Die Madame schwieg tief in Gedanken versunken. Dann murmelte sie etwas und berührte mit dem Zeigefinger einmal ihre Stirn und den Mund.

„Das da ist kein Zombie!“, sagte sie schließlich mit Bestimmtheit.

„Kein Zombie?“ Rod blickte sie ungläubig an. „Dann erklären Sie mir mal bitte, warum er sich wie einer benommen hat? Er ist wie ein Berserker auf meinen Rücken gesprungen und wollte Haggis aus mir machen. Und warum hat er die anderen Leute der Expedition abgeschlachtet?“

„Ich weiß es nicht. Aber eines ist sicher, er ist kein Zombie! Dafür ist er … nun, er sieht nicht wie ein Zombie aus! Schauen Sie doch …“

„Ach ja? Nicht wie ein Zombie? Dass ich nicht lache. Wie sieht dann bitteschön ein echter Zombie aus?“ Rod kam in Fahrt.

„Zumindest nicht so.“ Die Madame wies auf den Mann. „Diese Beulen überall und seine Haut. So grau. So etwas macht ein coup poudre nicht. So sieht kein Zombie Cadavre aus!“

„Aber was ist dann mit ihm passiert, dass er wie im hirnlosen Blutrausch Männer, Kinder und Frauen abgeschlachtet hat?“ Rod hob fragend beide Hände.

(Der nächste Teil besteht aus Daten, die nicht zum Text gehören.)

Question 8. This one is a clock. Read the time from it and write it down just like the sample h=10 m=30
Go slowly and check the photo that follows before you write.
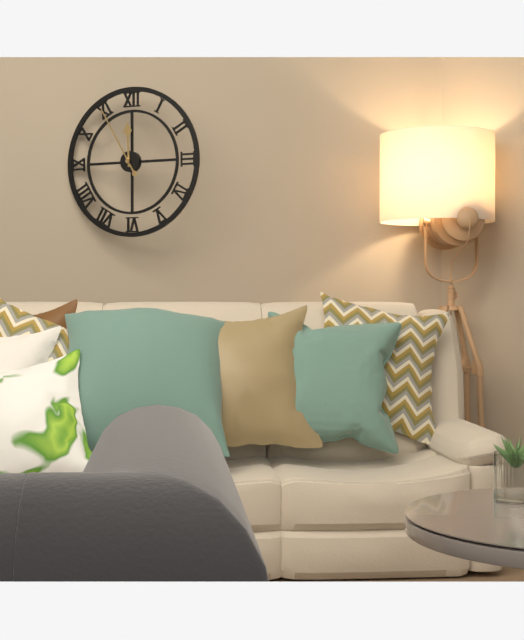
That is h=11 m=55
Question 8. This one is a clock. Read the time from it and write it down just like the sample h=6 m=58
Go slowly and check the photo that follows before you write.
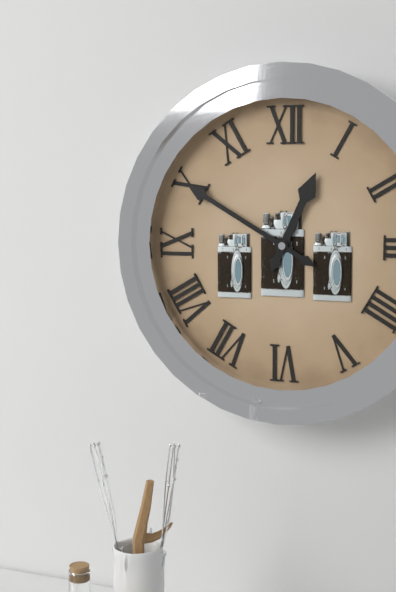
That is h=12 m=50
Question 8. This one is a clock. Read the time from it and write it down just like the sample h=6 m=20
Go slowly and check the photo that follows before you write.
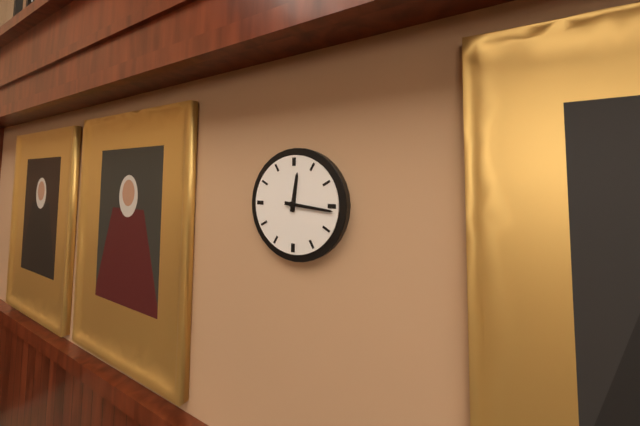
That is h=12 m=16
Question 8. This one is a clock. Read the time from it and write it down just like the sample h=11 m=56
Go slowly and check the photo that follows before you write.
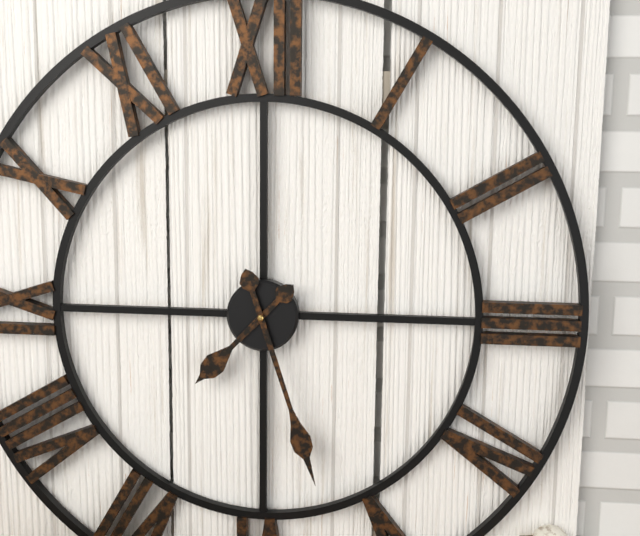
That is h=7 m=27
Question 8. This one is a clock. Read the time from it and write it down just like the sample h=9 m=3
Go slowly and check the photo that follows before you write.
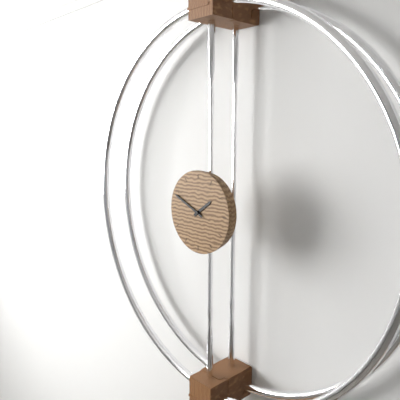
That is h=1 m=49
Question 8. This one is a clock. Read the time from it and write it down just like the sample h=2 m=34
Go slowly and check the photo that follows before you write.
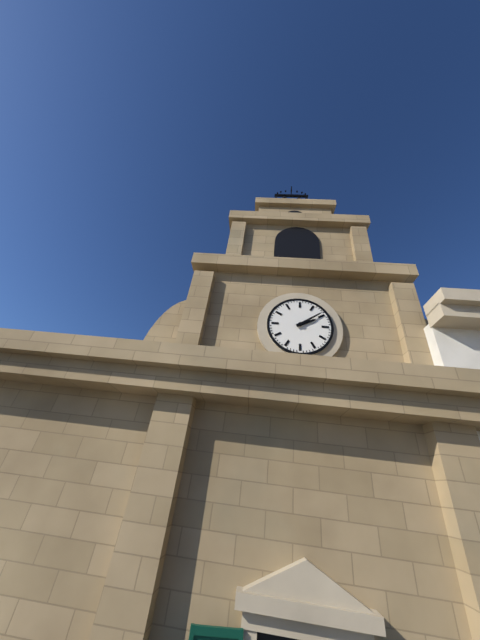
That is h=2 m=9
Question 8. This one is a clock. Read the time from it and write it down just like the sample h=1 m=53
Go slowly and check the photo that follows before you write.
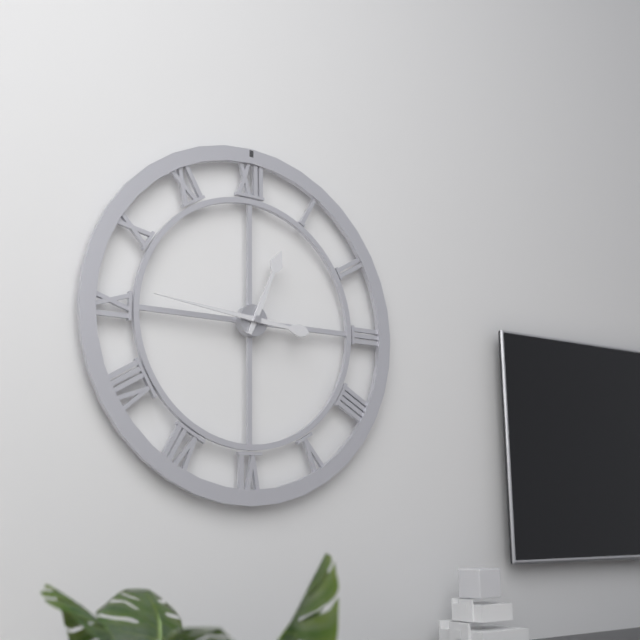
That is h=12 m=46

„Ich habe keine Ahnung. Ein Bokor war hier jedenfalls nicht am Werk. Dafür lege ich meine rechte Hand in den Sarg!“

Ondragon hörte schon längst nicht mehr richtig zu. Alles, worauf sich sein Denkapparat konzentrierte, waren die beuligen Auswüchse am Hals und am Kopf des Toten. Im Tran seiner Bewunderung für die Madame hatte er gar nicht bemerkt, dass die Königin aller Geheimnisse ihren Mantel längst gelüftet hatte. Wie vom Donner gerührt stand er da, während das letzte Zahnrädchen einrastete und die Lösung offen vor ihm lag.